Personal information
- Full name: William Owen Thomas
- Born: 27 April 1921 Linthorpe, Yorkshire, England
- Died: 8 August 2000 (aged 79) Sheringham, Norfolk, England
- Batting: Left-handed
- Bowling: Slow left-arm orthodox
- Relations: Quorn Handley (son-in-law)

Domestic team information
- 1948: Cambridge University
- 1952–1959: Norfolk
- 1954: Marylebone Cricket Club

Career statistics
| Competition | First-class |
| Matches | 4 |
| Runs scored | 44 |
| Batting average | 44.00 |
| 100s/50s | –/– |
| Top score | 19* |
| Balls bowled | 396 |
| Wickets | 3 |
| Bowling average | 48.33 |
| 5 wickets in innings | – |
| 10 wickets in match | – |
| Best bowling | 1/10 |
| Catches/stumpings | 2/– |
- Source: Cricinfo, 14 July 2019

= Bill Thomas (cricketer) =

English cricketer and educator

William 'Bill' Owen Thomas (27 April 1921 - 8 August 2000) was an English first-class cricketer and schoolmaster.

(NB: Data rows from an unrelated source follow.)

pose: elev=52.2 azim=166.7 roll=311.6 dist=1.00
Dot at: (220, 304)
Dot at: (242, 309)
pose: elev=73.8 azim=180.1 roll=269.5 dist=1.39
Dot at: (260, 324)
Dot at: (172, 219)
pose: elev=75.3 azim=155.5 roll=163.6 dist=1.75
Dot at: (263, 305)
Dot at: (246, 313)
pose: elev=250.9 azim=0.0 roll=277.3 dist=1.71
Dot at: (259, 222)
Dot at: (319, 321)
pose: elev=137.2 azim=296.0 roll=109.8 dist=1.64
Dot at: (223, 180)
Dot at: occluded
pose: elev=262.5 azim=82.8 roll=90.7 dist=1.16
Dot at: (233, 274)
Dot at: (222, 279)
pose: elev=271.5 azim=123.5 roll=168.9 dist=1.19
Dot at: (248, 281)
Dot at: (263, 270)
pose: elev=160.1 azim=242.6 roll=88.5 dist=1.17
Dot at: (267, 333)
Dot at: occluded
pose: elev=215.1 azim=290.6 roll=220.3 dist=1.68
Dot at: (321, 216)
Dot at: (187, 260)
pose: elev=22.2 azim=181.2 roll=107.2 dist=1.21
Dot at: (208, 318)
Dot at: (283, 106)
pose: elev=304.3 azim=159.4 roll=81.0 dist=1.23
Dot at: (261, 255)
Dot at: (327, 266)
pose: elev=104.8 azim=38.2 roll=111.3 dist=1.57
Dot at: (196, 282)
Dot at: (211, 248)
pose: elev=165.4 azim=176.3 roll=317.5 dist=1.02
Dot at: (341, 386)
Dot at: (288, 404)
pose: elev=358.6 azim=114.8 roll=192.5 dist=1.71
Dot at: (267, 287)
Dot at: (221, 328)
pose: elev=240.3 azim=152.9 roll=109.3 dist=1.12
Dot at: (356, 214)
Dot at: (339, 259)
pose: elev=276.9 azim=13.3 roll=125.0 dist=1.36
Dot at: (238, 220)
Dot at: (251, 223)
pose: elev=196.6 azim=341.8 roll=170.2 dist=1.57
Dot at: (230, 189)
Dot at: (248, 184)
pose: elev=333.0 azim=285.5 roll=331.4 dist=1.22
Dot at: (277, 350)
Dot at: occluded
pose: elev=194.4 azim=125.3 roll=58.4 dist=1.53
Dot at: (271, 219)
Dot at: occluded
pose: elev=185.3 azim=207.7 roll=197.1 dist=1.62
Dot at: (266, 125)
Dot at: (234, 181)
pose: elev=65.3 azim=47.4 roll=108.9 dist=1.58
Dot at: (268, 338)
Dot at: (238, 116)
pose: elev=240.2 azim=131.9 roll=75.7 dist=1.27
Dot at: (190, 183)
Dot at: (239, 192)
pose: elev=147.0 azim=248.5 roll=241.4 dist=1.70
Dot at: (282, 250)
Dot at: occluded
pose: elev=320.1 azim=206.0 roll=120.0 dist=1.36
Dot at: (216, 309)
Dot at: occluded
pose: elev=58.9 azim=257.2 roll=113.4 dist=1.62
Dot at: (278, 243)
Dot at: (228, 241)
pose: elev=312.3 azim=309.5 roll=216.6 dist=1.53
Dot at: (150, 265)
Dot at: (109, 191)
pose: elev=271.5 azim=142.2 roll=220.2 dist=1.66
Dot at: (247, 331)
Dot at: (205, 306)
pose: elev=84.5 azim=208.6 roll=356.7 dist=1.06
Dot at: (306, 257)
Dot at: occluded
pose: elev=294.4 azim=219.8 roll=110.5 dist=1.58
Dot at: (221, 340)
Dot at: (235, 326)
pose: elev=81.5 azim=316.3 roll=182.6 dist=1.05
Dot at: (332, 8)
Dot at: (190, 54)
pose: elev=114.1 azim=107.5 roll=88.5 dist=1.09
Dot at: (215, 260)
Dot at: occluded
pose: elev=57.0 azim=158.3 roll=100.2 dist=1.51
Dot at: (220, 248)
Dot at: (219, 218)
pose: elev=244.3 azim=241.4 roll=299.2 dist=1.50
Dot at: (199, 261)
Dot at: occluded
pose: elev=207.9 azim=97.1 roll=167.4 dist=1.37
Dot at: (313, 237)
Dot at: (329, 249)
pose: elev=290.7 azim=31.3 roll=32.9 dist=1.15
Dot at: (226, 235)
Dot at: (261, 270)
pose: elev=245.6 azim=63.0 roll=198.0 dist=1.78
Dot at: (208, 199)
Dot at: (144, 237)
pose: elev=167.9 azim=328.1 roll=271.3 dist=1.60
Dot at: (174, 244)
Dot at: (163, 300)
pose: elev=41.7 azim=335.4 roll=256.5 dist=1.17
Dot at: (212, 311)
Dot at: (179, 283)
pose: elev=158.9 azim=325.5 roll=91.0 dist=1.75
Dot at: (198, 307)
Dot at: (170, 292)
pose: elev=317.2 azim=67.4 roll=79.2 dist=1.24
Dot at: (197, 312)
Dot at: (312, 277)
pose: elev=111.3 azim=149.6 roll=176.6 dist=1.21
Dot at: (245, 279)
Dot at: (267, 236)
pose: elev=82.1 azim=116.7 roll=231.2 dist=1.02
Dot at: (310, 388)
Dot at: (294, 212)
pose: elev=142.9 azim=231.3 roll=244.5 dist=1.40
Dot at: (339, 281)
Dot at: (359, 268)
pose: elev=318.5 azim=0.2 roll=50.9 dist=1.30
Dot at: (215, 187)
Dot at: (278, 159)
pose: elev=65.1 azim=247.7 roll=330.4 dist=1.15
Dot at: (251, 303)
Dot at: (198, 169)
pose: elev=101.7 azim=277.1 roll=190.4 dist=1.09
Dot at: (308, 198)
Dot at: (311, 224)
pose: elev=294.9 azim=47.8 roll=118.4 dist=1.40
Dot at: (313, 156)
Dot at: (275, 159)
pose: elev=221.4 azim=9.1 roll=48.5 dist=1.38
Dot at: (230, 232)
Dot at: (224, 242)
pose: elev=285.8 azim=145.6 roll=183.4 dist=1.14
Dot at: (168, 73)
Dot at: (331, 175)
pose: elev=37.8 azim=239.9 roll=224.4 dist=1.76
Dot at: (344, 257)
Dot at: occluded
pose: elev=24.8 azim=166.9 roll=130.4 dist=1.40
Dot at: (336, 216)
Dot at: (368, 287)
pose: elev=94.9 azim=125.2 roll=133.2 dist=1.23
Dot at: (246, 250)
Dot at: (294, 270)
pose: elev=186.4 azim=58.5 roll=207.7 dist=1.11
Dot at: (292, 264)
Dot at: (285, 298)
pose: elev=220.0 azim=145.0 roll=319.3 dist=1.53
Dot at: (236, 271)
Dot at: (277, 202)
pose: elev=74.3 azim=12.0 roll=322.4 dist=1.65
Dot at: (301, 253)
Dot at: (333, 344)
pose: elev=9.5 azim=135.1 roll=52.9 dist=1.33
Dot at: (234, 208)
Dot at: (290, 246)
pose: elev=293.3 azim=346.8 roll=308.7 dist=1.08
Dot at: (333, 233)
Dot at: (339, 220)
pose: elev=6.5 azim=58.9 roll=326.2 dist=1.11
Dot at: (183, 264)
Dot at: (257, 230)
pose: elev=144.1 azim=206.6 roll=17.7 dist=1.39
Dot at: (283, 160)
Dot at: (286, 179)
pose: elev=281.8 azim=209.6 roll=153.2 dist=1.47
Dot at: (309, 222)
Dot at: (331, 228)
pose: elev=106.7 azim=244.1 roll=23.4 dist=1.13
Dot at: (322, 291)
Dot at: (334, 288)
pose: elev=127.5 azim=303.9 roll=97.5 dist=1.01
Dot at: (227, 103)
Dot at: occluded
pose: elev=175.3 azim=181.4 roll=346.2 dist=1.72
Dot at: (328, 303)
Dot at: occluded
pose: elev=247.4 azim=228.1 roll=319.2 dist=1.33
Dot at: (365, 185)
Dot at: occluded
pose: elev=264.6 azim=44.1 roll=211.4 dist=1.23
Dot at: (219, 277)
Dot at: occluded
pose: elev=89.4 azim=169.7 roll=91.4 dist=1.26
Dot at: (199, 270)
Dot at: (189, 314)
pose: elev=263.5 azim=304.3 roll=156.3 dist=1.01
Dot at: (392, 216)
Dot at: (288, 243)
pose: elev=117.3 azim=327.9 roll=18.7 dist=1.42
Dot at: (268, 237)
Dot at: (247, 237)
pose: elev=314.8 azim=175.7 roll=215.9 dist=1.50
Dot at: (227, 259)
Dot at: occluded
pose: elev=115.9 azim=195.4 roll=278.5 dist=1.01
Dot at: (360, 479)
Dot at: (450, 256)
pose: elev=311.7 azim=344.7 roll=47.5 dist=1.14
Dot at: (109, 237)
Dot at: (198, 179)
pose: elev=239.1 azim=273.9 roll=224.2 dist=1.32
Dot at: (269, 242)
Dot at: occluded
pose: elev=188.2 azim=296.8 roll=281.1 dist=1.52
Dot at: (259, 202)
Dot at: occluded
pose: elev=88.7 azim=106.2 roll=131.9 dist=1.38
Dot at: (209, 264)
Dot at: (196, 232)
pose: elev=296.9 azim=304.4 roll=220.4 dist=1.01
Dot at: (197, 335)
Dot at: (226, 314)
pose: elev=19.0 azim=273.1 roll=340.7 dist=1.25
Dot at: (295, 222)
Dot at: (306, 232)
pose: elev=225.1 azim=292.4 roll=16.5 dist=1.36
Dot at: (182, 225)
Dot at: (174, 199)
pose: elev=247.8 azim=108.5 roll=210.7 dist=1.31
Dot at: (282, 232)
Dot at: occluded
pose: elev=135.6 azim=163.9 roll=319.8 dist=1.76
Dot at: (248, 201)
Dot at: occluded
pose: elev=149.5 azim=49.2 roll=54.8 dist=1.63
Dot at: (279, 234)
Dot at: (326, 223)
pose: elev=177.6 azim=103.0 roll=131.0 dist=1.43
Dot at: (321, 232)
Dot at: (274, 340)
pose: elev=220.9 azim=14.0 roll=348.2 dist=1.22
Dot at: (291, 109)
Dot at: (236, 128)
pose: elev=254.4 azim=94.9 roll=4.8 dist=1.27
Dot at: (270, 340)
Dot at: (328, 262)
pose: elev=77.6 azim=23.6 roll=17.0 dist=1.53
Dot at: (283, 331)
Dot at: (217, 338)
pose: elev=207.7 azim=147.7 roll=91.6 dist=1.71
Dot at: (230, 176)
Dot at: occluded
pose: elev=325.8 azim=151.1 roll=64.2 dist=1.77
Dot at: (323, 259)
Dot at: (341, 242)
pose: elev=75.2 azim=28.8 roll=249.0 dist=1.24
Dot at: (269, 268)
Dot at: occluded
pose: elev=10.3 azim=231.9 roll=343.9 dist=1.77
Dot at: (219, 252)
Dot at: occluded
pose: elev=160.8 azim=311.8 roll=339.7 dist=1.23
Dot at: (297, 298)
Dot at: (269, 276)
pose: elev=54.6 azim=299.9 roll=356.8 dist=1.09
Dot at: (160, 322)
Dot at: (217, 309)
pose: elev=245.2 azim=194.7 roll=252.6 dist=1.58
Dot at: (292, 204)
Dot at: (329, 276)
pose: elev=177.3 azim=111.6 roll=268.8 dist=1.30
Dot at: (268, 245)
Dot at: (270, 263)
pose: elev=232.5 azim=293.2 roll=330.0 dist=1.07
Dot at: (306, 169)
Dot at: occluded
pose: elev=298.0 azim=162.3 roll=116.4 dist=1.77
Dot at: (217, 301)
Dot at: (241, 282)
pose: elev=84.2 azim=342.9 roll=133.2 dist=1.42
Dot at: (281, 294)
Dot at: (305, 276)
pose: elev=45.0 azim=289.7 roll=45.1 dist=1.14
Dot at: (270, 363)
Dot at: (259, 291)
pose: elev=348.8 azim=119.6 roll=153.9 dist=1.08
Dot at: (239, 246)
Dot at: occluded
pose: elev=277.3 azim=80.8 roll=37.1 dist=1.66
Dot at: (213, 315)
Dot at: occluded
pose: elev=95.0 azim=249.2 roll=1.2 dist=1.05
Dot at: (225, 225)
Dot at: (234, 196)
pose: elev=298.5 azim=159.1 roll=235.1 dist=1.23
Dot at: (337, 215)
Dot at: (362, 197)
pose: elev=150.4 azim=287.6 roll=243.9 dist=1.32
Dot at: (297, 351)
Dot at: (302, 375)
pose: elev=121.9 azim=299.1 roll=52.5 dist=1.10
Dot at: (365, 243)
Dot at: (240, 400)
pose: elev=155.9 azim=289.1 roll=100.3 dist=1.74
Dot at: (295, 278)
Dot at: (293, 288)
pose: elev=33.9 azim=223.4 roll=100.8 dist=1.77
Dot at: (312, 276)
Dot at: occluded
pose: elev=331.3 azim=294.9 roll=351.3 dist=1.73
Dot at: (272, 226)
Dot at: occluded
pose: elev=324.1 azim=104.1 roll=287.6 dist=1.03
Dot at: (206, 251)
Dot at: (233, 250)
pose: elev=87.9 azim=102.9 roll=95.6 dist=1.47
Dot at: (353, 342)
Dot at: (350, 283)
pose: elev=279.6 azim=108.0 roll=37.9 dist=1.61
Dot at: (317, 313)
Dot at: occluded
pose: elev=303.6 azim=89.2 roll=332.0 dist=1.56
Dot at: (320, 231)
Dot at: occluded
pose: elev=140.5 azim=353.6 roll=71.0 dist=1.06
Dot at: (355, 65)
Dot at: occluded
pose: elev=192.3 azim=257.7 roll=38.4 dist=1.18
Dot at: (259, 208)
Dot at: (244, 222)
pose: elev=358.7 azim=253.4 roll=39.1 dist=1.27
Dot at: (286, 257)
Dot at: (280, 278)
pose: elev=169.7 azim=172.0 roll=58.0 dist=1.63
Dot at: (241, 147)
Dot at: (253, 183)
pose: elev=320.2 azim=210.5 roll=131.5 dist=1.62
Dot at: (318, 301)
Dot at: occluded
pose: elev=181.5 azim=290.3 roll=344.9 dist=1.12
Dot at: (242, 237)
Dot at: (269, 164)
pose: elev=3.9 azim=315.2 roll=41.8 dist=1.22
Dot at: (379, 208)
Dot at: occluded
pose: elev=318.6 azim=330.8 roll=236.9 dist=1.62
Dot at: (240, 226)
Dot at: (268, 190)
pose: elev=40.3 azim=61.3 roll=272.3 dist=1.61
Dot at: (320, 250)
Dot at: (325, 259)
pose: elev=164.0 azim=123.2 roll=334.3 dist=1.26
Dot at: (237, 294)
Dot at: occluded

Thomas was born at Middlesbrough in April 1921. He was educated at Dulwich College, before serving in the Second World War, being commissioned into the Green Howards as a second lieutenant in March 1941. Following the war, he went up to the University of Cambridge. While studying at Cambridge, he made his debut in first-class cricket for Cambridge University against the Free Foresters at Fenner's in 1948. He made two further first-class appearances for Cambridge, both in 1948, against Hampshire and Sussex. He took 3 wickets for Cambridge with his slow left-arm orthodox bowling. After graduating from Cambridge he became a schoolteacher. While teaching at Gresham's School, he played minor counties cricket for Norfolk from 1952-59, making 62 appearances in the Minor Counties Championship. He made a final first-class appearance for the Marylebone Cricket Club against Cambridge University at Lord's in 1954. He died in August 2000 at Sheringham, Norfolk. His son-in-law, Quorn Handley, played List A one-day cricket.